What Is Life? The Challenge of Defining It Across Planets
What does it mean to be alive? This piece explores the scientific and philosophical challenge of defining life, and how that shapes our search for it on Mars, Europa, exoplanets, and beyond.
For all our advances in science, one fundamental question remains surprisingly hard to answer: What is life? As we search for life on Mars, Europa, and distant exoplanets, this question shapes not only our philosophy but also our science, influencing the instruments we build, the missions we launch, and how we interpret what we find.
The Elusive Definition
On Earth, life feels familiar: it grows, reproduces, consumes energy, and evolves. Yet these traits are not unique. Fire consumes energy. Crystals grow. Viruses replicate, but only inside host cells. Any definition we create risks being either too broad (including non-living systems) or too narrow, excluding forms of life we have not yet imagined.
Scientists have proposed various hallmarks of life:
- Metabolism — the use of energy to maintain order
- Replication — the ability to pass on information
- Evolution — the capacity for change across generations
- Bounded systems — structures that separate self from environment
No single feature captures all life perfectly, and no list satisfies every philosopher or biologist.
Working Definitions in Astrobiology
NASA offers a functional, if imperfect, working definition: “A self-sustaining chemical system capable of Darwinian evolution.”
Other proposals emphasize information processing, complexity, or thermodynamic principles.
More recent research into so-called agnostic biosignatures focuses on identifying patterns of complexity that could point to life regardless of its specific chemistry.
Why Definitions Matter
Our search for life beyond Earth depends on what we consider life to be. If we expect life to mirror Earth biology, we’ll look for organic molecules, energy gradients, and chemical disequilibria. But could we overlook alien life because it doesn’t match our expectations?
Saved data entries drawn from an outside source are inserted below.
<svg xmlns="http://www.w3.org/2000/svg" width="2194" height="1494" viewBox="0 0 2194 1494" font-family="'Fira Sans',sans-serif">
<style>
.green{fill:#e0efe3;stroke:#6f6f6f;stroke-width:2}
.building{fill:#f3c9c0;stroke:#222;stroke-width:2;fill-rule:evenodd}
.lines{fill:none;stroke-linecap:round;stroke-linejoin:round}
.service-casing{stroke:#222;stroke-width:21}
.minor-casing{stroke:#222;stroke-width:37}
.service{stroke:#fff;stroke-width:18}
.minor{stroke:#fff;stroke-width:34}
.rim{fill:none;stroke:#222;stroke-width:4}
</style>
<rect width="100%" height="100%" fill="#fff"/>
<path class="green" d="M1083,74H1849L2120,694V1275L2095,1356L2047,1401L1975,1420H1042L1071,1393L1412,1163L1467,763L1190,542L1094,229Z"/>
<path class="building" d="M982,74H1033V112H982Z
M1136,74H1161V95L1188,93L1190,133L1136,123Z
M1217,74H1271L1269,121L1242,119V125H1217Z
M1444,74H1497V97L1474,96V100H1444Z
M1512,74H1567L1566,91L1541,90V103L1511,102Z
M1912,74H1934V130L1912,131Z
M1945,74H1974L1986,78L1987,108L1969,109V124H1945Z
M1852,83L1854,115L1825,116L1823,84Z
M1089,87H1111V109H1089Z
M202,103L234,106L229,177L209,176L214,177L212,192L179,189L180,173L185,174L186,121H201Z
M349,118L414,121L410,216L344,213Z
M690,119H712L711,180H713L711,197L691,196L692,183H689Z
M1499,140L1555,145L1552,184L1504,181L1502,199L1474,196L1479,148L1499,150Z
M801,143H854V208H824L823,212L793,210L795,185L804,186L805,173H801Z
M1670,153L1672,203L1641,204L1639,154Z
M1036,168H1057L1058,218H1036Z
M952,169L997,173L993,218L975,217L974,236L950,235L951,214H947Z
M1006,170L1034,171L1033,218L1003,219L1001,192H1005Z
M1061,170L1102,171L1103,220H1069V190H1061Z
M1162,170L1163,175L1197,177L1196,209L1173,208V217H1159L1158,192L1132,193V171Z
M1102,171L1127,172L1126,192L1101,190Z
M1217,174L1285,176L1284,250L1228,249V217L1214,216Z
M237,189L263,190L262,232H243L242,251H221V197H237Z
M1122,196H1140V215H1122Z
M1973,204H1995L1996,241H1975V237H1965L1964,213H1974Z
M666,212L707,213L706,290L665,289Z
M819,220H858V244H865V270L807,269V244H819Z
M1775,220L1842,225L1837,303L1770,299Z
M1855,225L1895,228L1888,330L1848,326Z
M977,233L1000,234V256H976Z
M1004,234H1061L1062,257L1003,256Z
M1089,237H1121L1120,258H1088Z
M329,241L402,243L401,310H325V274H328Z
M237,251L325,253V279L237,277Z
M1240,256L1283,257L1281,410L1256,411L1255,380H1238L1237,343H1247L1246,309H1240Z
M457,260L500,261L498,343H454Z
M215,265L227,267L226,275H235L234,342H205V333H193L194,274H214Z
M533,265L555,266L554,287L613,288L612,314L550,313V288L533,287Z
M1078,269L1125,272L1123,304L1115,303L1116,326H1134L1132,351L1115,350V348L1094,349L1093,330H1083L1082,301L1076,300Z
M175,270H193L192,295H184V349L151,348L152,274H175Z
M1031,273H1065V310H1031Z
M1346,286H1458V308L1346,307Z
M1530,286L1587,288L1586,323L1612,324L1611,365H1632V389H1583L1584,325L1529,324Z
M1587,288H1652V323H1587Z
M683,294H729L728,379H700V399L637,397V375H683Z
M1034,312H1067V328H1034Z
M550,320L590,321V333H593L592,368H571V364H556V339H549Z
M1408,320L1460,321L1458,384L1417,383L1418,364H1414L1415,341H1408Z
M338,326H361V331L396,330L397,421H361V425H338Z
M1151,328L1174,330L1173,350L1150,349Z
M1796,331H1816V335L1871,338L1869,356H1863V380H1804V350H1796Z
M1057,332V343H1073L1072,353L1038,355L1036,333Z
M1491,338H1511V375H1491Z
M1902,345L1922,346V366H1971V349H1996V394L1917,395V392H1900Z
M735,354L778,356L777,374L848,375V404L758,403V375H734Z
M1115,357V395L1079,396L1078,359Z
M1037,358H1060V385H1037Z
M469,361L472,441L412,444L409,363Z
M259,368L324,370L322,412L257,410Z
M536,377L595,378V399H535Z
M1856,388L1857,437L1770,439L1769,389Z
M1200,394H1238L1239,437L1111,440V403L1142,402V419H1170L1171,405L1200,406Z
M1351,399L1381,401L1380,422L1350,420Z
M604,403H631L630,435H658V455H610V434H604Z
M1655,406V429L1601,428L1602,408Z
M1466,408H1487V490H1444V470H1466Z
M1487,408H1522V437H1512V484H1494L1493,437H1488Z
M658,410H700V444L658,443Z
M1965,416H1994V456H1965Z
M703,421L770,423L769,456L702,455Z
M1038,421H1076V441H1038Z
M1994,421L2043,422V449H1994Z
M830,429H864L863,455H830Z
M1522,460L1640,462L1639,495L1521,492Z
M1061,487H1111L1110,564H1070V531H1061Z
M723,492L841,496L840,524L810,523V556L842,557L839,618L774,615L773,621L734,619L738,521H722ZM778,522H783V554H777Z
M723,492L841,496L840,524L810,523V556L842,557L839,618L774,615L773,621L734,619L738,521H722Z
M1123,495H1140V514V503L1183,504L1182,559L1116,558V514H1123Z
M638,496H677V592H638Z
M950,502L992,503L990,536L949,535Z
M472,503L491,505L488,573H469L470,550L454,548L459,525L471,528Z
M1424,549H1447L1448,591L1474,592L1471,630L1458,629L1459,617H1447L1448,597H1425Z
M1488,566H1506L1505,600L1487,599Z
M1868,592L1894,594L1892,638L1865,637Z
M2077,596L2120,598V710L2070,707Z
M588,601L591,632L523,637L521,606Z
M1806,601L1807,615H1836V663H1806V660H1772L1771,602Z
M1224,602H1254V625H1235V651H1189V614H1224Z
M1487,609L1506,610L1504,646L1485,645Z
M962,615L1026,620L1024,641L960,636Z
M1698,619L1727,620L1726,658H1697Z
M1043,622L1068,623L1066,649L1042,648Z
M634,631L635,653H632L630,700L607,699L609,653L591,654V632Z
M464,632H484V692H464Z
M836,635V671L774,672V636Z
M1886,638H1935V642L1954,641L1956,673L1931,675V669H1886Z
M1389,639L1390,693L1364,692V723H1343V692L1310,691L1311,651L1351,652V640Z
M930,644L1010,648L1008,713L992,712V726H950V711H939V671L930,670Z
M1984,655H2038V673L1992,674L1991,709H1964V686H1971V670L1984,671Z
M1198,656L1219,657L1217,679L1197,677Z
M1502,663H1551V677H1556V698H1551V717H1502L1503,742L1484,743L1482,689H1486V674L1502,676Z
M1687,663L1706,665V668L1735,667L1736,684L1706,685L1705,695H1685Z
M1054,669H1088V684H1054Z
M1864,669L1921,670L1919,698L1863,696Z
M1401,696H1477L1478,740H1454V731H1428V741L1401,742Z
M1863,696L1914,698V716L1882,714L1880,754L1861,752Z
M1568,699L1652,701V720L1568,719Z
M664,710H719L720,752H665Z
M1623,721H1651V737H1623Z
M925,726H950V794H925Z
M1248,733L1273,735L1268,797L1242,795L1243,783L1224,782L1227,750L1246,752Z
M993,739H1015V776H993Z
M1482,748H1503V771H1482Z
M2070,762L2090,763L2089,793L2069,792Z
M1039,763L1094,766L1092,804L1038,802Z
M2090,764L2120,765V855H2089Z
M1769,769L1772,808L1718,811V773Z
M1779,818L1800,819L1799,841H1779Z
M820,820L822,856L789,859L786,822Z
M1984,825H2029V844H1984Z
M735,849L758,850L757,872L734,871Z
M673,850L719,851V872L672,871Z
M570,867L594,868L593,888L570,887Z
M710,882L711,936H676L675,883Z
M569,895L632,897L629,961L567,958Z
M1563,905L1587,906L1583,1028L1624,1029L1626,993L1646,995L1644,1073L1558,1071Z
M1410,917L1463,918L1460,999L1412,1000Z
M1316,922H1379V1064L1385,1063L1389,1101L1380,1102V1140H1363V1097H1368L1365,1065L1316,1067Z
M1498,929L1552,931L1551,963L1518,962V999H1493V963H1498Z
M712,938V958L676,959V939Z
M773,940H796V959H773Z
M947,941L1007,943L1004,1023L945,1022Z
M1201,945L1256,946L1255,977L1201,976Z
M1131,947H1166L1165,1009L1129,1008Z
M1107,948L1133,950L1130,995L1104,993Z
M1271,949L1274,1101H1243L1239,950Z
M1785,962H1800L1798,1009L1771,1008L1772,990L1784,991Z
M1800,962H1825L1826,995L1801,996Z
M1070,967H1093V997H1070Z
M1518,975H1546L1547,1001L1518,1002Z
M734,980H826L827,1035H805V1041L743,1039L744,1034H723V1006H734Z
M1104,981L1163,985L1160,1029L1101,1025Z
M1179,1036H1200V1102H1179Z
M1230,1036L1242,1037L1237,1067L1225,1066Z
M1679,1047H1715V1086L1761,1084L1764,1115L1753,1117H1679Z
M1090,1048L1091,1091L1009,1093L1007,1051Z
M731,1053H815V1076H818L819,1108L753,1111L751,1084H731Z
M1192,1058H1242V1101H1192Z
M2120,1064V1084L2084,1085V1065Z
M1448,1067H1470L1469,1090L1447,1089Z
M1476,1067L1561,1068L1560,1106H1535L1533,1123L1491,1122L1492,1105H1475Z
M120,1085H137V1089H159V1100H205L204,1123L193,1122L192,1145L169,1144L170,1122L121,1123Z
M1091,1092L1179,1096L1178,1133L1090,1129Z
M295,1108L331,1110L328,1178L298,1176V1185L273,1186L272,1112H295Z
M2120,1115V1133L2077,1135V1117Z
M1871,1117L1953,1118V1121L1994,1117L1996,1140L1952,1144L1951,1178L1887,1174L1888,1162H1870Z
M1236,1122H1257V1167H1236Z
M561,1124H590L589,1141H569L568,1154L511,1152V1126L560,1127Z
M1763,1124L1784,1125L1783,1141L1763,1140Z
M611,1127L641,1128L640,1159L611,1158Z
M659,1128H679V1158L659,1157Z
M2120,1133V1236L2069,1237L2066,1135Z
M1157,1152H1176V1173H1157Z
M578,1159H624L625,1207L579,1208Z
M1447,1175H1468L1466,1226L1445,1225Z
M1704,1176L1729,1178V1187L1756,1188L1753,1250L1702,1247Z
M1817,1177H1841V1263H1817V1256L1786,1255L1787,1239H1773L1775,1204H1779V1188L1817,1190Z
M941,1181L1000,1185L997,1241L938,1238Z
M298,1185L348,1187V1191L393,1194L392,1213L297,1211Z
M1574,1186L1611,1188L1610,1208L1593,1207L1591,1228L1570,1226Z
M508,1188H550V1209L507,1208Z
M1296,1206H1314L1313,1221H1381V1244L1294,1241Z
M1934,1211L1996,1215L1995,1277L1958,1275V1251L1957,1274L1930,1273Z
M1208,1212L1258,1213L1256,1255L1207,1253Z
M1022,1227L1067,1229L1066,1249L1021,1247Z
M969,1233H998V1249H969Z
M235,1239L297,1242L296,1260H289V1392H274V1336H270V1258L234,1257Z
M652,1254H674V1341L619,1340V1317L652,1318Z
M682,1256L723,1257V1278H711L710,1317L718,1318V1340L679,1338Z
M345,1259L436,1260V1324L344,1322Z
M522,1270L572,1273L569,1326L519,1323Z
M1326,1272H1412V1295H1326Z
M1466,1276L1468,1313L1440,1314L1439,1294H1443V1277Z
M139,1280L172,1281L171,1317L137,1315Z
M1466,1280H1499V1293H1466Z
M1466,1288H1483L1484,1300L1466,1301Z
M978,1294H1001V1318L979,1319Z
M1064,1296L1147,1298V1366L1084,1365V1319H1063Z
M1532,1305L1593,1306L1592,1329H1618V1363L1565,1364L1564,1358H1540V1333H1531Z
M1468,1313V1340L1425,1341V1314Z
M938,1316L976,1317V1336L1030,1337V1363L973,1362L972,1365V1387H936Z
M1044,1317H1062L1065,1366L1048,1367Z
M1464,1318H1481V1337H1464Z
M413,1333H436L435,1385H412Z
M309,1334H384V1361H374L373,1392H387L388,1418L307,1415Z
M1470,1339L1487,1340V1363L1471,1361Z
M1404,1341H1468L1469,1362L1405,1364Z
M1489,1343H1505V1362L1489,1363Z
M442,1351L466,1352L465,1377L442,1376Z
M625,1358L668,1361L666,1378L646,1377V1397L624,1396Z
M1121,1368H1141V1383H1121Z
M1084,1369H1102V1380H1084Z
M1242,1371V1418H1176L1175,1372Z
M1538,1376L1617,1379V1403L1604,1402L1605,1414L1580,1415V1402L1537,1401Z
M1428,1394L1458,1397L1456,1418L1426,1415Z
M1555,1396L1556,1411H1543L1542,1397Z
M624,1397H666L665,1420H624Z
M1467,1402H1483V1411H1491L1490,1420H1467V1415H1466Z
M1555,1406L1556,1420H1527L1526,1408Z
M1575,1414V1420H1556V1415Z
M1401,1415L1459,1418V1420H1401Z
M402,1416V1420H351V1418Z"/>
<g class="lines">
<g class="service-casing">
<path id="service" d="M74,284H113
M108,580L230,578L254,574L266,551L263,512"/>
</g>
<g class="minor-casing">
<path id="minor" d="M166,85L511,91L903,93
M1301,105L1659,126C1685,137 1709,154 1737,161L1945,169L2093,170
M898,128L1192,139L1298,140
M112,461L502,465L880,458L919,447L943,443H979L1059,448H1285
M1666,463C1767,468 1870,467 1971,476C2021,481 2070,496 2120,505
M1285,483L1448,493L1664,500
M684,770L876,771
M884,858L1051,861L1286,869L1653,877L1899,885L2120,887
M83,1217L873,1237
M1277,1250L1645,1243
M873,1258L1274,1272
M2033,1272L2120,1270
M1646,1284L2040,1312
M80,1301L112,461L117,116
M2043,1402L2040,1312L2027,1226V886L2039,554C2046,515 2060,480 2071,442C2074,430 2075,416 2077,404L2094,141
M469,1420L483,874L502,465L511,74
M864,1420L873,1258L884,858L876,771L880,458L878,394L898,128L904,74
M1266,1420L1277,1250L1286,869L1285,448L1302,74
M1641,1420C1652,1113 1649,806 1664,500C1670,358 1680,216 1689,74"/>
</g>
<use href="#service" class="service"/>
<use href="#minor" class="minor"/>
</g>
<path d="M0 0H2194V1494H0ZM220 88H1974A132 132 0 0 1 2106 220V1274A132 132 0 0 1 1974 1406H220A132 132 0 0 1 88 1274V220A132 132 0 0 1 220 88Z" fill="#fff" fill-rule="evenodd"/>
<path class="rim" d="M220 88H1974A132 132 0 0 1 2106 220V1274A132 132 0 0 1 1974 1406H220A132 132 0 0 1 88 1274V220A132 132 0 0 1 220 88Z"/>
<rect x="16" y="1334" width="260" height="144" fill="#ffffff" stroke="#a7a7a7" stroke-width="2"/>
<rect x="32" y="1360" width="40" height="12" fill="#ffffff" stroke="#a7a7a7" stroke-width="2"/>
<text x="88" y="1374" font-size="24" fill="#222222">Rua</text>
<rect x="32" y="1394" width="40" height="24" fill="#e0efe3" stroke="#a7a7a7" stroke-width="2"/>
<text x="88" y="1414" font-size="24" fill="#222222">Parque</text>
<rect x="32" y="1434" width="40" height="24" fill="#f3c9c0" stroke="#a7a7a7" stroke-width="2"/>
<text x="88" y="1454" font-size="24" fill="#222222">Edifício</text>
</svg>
New Frontiers: Universal Life Detection
Innovative theories are expanding our approach. Assembly theory, proposed by Sara Walker and Lee Cronin, suggests that life produces complex objects unlikely to form randomly. Some scientists argue that life might best be understood as a process that generates and propagates complexity, an idea that invites us to rethink our instruments and strategies.
Current Searches for Life
In astronomy, researchers are probing exoplanet atmospheres for biosignatures such as oxygen, methane, and chemical combinations out of equilibrium, signs that might indicate biological activity. Instruments like the James Webb Space Telescope bring this work closer to reality.

Closer to home, robotic missions like Perseverance on Mars, the upcoming Europa Clipper, and ESA's Rosalind Franklin are searching for organics, isotopic ratios, and complex molecular patterns, potential markers of life past or present.

The Deeper Question
In the end, the search for life pushes us beyond detection. It asks us to reflect on what it truly means to be alive. Are we seeking copies of ourselves, or are we ready to recognize life in forms we have never seen?
What do you think? What feature do you believe is most essential for defining life across worlds?